*WHAT THE TASK REQUIRES*
Reproduce the data below word for word, from its first line through the line containing "allineata alla nuova ISO/IEC 27002", both included.

*DATA SECTION*
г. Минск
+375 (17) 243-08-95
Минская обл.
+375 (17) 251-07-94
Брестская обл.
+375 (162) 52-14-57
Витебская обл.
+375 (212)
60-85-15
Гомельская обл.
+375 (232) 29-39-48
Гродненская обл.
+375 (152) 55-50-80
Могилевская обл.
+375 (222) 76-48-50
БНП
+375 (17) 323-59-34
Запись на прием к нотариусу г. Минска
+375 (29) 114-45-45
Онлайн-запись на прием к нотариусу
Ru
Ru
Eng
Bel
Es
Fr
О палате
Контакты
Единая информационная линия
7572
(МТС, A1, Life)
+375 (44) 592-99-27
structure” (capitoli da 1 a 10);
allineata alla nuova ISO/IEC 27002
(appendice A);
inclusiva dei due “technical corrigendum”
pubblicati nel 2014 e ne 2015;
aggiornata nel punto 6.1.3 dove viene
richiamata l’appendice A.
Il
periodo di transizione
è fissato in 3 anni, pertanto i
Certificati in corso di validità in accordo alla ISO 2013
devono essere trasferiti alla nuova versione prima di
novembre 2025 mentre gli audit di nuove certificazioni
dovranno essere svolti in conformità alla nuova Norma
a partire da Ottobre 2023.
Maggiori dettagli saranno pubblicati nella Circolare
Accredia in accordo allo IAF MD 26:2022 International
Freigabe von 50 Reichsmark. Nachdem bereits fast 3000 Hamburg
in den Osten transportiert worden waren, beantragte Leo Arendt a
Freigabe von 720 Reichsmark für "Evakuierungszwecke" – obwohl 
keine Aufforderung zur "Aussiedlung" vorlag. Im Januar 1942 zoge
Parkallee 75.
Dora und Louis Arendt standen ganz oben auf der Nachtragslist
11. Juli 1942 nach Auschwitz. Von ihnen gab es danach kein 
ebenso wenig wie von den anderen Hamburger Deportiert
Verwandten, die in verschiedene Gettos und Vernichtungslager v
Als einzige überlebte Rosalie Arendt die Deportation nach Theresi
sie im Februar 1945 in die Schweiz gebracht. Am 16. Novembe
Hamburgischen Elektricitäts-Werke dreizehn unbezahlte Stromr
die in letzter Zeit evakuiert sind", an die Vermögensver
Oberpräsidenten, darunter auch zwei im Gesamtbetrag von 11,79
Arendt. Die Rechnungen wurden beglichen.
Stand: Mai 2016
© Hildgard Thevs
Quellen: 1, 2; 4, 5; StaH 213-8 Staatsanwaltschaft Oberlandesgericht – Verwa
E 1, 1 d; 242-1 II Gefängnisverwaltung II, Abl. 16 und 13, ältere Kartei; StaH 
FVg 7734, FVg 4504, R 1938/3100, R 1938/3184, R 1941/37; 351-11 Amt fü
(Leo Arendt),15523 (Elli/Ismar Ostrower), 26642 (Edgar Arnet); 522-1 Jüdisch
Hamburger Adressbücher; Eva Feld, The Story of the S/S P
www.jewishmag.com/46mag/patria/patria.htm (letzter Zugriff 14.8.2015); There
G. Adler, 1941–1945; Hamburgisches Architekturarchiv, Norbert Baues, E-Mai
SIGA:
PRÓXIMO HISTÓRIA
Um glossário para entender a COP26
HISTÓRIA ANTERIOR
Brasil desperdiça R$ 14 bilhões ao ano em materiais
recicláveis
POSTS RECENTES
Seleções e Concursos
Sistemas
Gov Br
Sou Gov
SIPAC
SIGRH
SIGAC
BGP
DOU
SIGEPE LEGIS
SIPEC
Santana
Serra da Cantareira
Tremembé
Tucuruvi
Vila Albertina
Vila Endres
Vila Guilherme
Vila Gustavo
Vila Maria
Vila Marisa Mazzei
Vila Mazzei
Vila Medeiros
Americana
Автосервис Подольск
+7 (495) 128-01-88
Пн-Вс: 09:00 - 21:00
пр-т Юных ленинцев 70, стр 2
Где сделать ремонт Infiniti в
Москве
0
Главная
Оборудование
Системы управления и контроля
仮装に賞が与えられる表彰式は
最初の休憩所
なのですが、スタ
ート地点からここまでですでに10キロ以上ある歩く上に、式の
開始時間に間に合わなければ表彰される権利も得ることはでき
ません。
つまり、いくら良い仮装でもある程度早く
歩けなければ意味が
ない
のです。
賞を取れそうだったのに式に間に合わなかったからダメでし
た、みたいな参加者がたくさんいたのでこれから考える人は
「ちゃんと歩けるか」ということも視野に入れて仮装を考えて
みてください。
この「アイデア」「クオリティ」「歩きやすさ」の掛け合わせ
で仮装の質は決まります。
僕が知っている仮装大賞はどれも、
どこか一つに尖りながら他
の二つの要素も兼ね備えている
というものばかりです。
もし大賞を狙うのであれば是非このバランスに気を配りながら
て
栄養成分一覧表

*ANSWER BELOW*
г. Минск
+375 (17) 243-08-95
Минская обл.
+375 (17) 251-07-94
Брестская обл.
+375 (162) 52-14-57
Витебская обл.
+375 (212)
60-85-15
Гомельская обл.
+375 (232) 29-39-48
Гродненская обл.
+375 (152) 55-50-80
Могилевская обл.
+375 (222) 76-48-50
БНП
+375 (17) 323-59-34
Запись на прием к нотариусу г. Минска
+375 (29) 114-45-45
Онлайн-запись на прием к нотариусу
Ru
Ru
Eng
Bel
Es
Fr
О палате
Контакты
Единая информационная линия
7572
(МТС, A1, Life)
+375 (44) 592-99-27
structure” (capitoli da 1 a 10);
allineata alla nuova ISO/IEC 27002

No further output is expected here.